Give back the entries exactly as they read, leaving each image out.

___ Supplied records

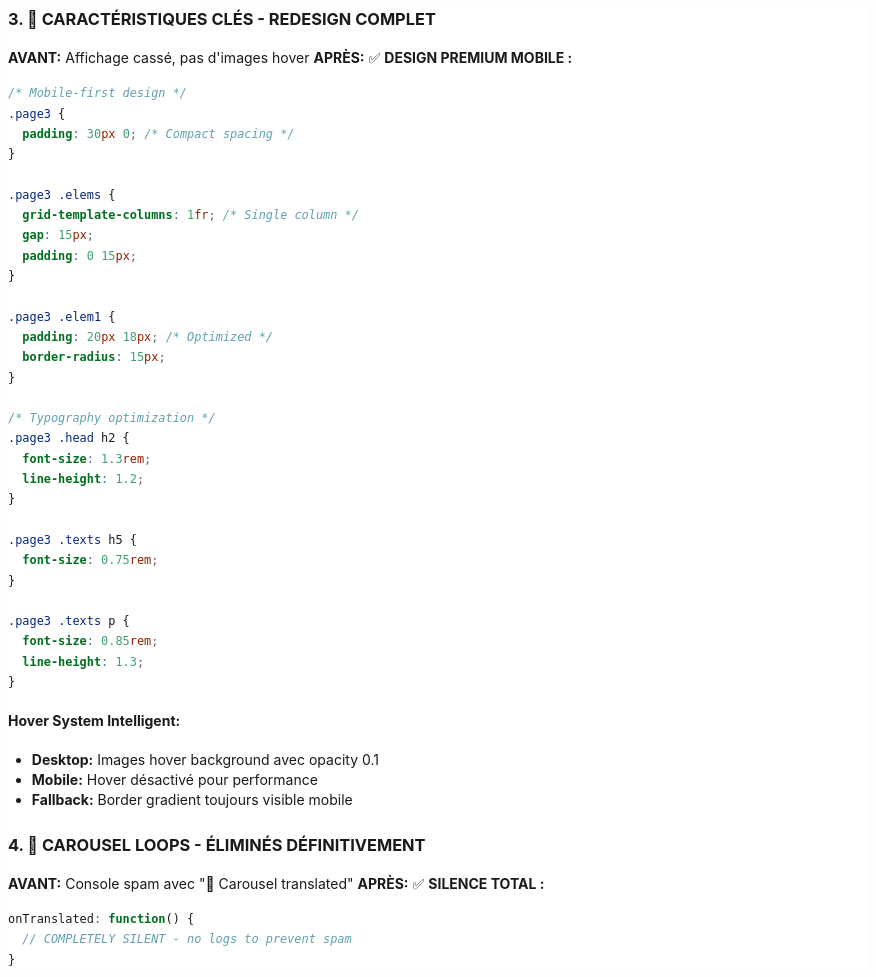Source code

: ### 3. 🎯 **CARACTÉRISTIQUES CLÉS - REDESIGN COMPLET**

**AVANT:** Affichage cassé, pas d'images hover
**APRÈS:** ✅ **DESIGN PREMIUM MOBILE :**

```css
/* Mobile-first design */
.page3 {
  padding: 30px 0; /* Compact spacing */
}

.page3 .elems {
  grid-template-columns: 1fr; /* Single column */
  gap: 15px;
  padding: 0 15px;
}

.page3 .elem1 {
  padding: 20px 18px; /* Optimized */
  border-radius: 15px;
}

/* Typography optimization */
.page3 .head h2 {
  font-size: 1.3rem;
  line-height: 1.2;
}

.page3 .texts h5 {
  font-size: 0.75rem;
}

.page3 .texts p {
  font-size: 0.85rem;
  line-height: 1.3;
}
```

#### **Hover System Intelligent:**
- **Desktop:** Images hover background avec opacity 0.1
- **Mobile:** Hover désactivé pour performance
- **Fallback:** Border gradient toujours visible mobile

### 4. 🔄 **CAROUSEL LOOPS - ÉLIMINÉS DÉFINITIVEMENT**

**AVANT:** Console spam avec "🔄 Carousel translated" 
**APRÈS:** ✅ **SILENCE TOTAL :**

```javascript
onTranslated: function() {
  // COMPLETELY SILENT - no logs to prevent spam
}
```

______

◆ **Task answer**:
Source code

: ### 3. 🎯 **CARACTÉRISTIQUES CLÉS - REDESIGN COMPLET**

**AVANT:** Affichage cassé, pas d'images hover
**APRÈS:** ✅ **DESIGN PREMIUM MOBILE :**

```css
/* Mobile-first design */
.page3 {
  padding: 30px 0; /* Compact spacing */
}

.page3 .elems {
  grid-template-columns: 1fr; /* Single column */
  gap: 15px;
  padding: 0 15px;
}

.page3 .elem1 {
  padding: 20px 18px; /* Optimized */
  border-radius: 15px;
}

/* Typography optimization */
.page3 .head h2 {
  font-size: 1.3rem;
  line-height: 1.2;
}

.page3 .texts h5 {
  font-size: 0.75rem;
}

.page3 .texts p {
  font-size: 0.85rem;
  line-height: 1.3;
}
```

#### **Hover System Intelligent:**
- **Desktop:** Images hover background avec opacity 0.1
- **Mobile:** Hover désactivé pour performance
- **Fallback:** Border gradient toujours visible mobile

### 4. 🔄 **CAROUSEL LOOPS - ÉLIMINÉS DÉFINITIVEMENT**

**AVANT:** Console spam avec "🔄 Carousel translated" 
**APRÈS:** ✅ **SILENCE TOTAL :**

```javascript
onTranslated: function() {
  // COMPLETELY SILENT - no logs to prevent spam
}
```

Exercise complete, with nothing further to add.